The Woman Who Knew Everyone Review: Her Glamorous Guest Lists

Judy Garland, Wernher von Braun, Supreme Court justices, major politicians—there was nothing quite like Perle Mesta’s parties.
 

Senator and Mrs. John Kennedy are greeted by Perle Mesta. (Getty Images)
Caption
Senator and Mrs. John Kennedy are greeted by Perle Mesta. (Getty Images)

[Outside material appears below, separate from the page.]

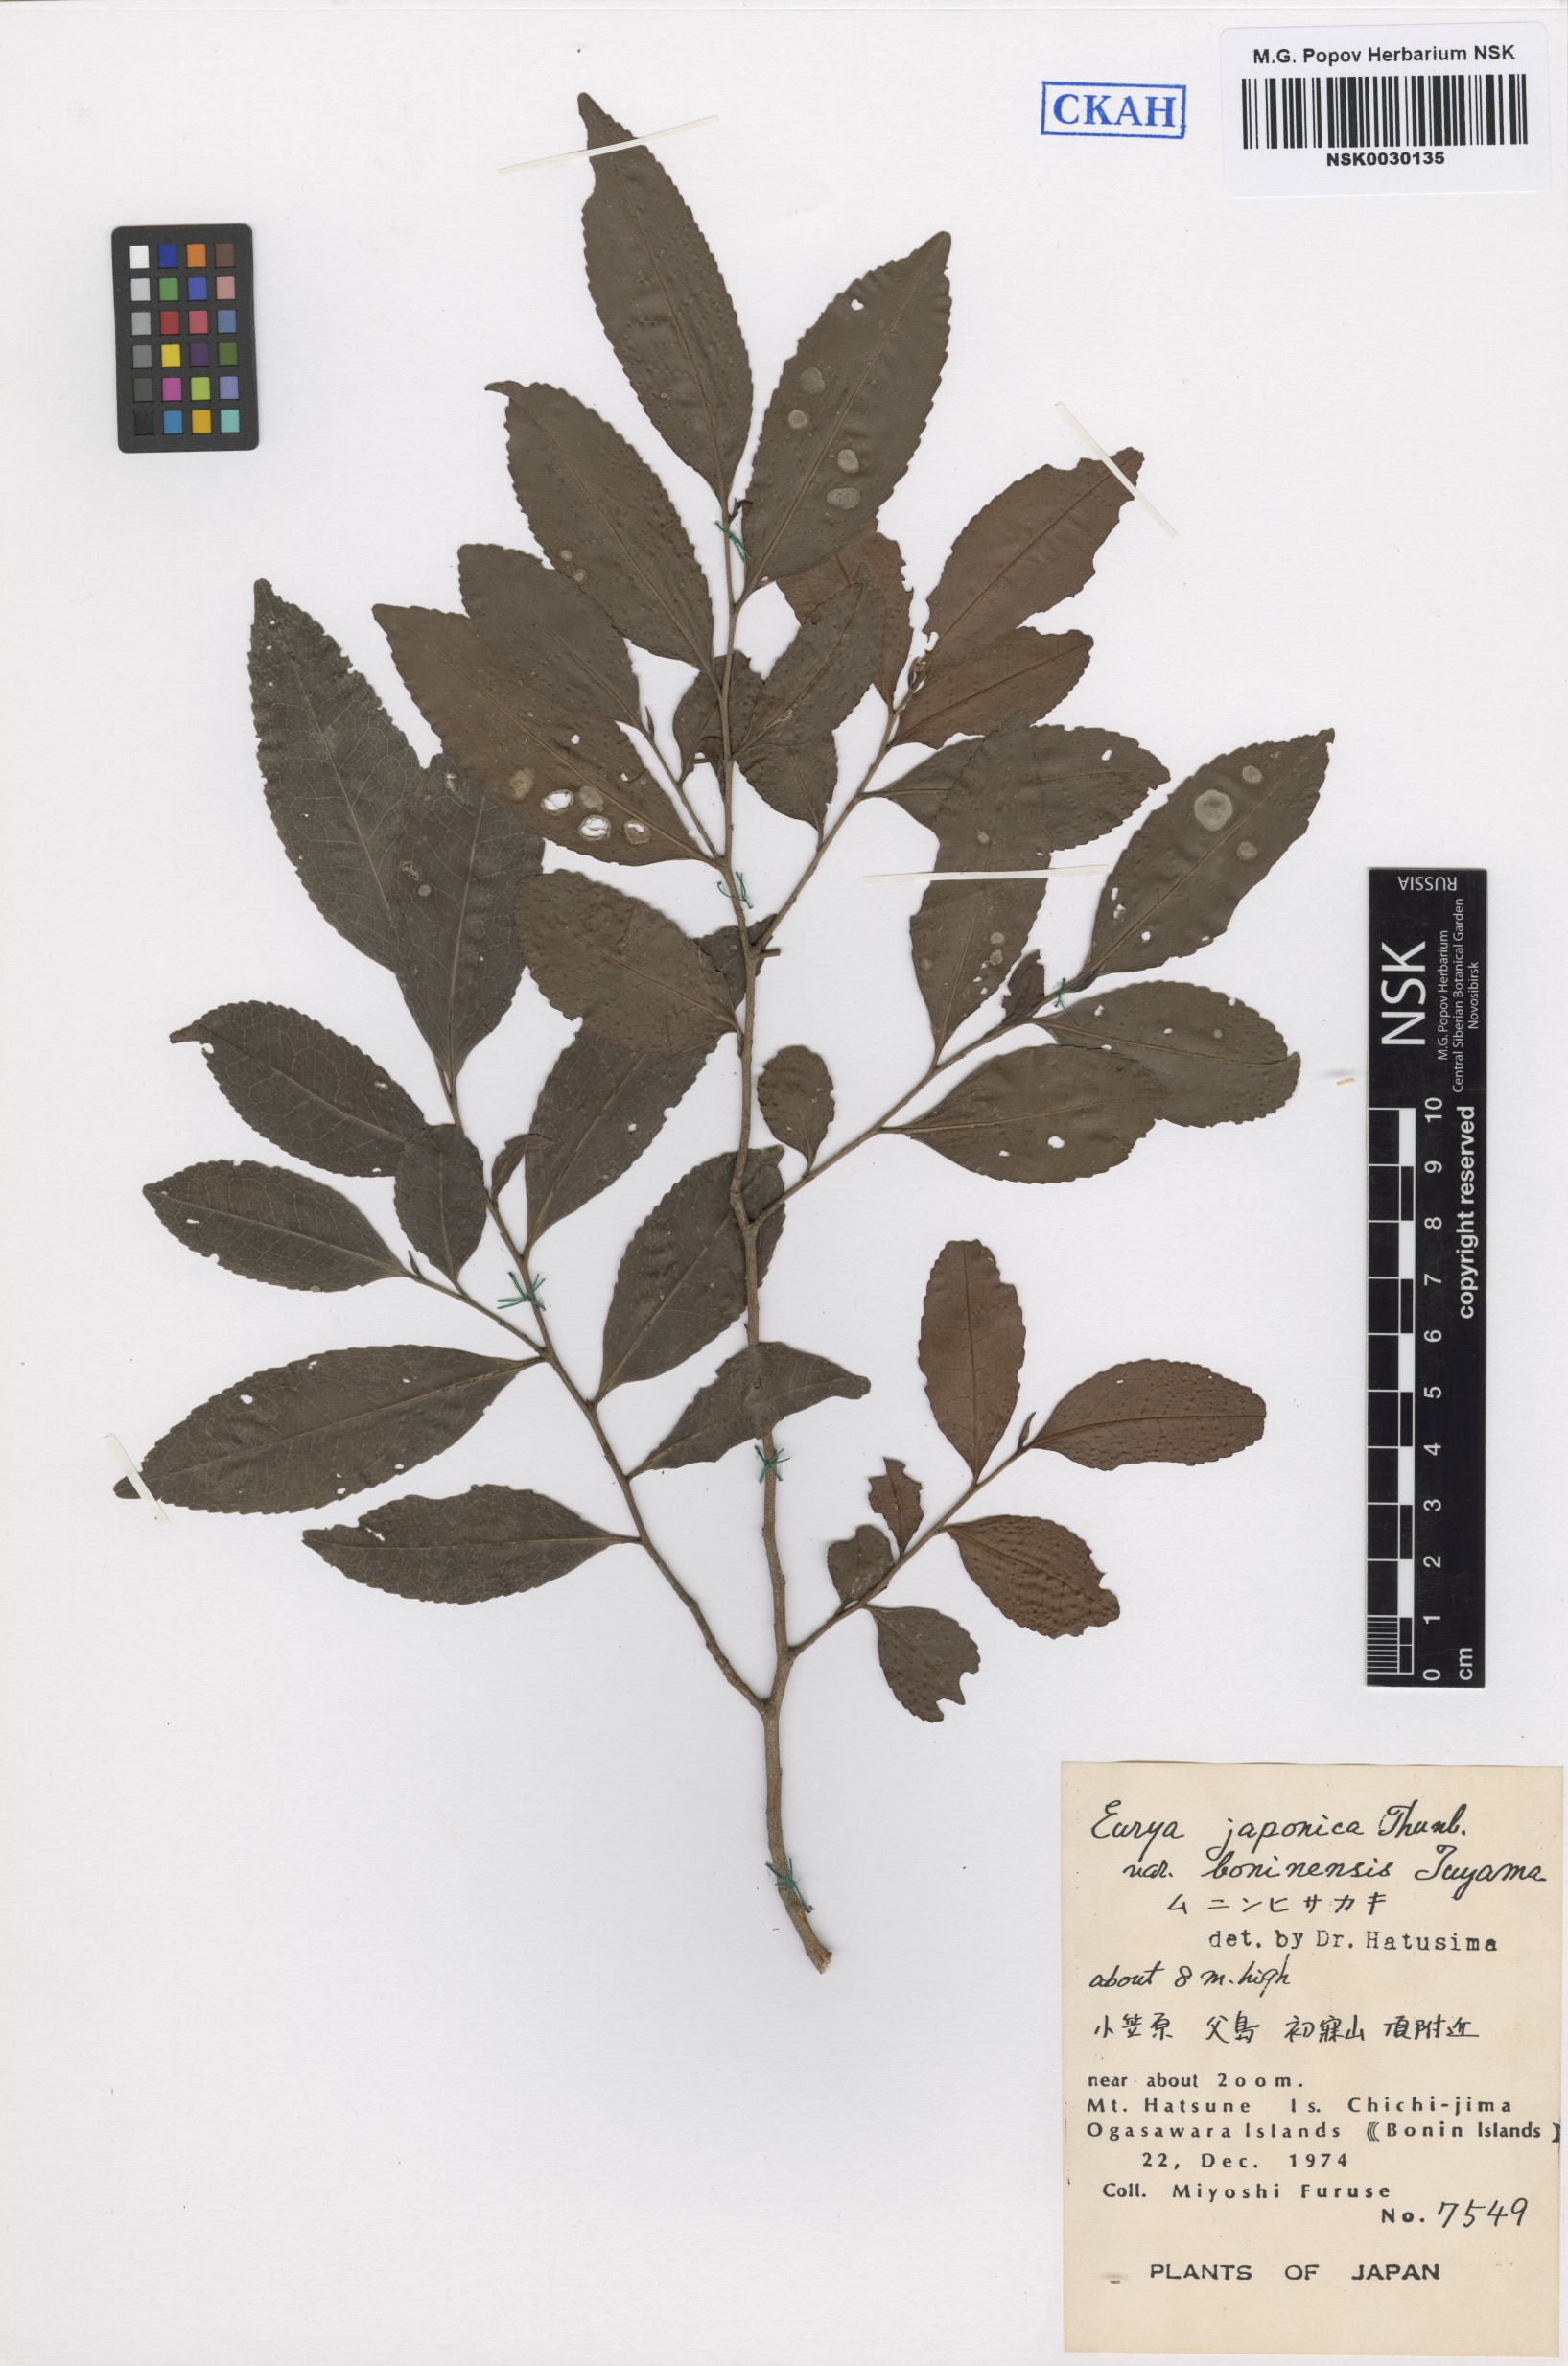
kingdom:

Washington has known its share of prominent hostesses. As the sociable wife of the nation’s fourth president, Dolley Madison brought together the warring members of Congress at her fabled Wednesday evening “drawing rooms.” Then there was Alice Roosevelt Longworth—the strong-willed, sharp-tongued daughter of President Theodore Roosevelt and the wife of Nicholas Longworth, speaker of the House. A throw pillow in her living room was embroidered with the words: “If you can’t say something good about someone, sit right here by me.”

But Dolley and Alice were pikers compared with Perle Mesta, the wealthy widow from Oklahoma who reigned over Washington’s social scene from the 1930s until her death in 1975. One of the most recognizable women of her era, she is little known today—unless you’re familiar with Irving Berlin’s 1950 Broadway musical “Call Me Madam,” which was inspired by Mesta’s exuberant personality and her 1949 appointment as U.S. minister to Luxembourg (de facto, the U.S. ambassador). The show’s signature lyric refers to the star—played by Ethel Merman in the original production—as “the hostess with the mostes’ on the ball.”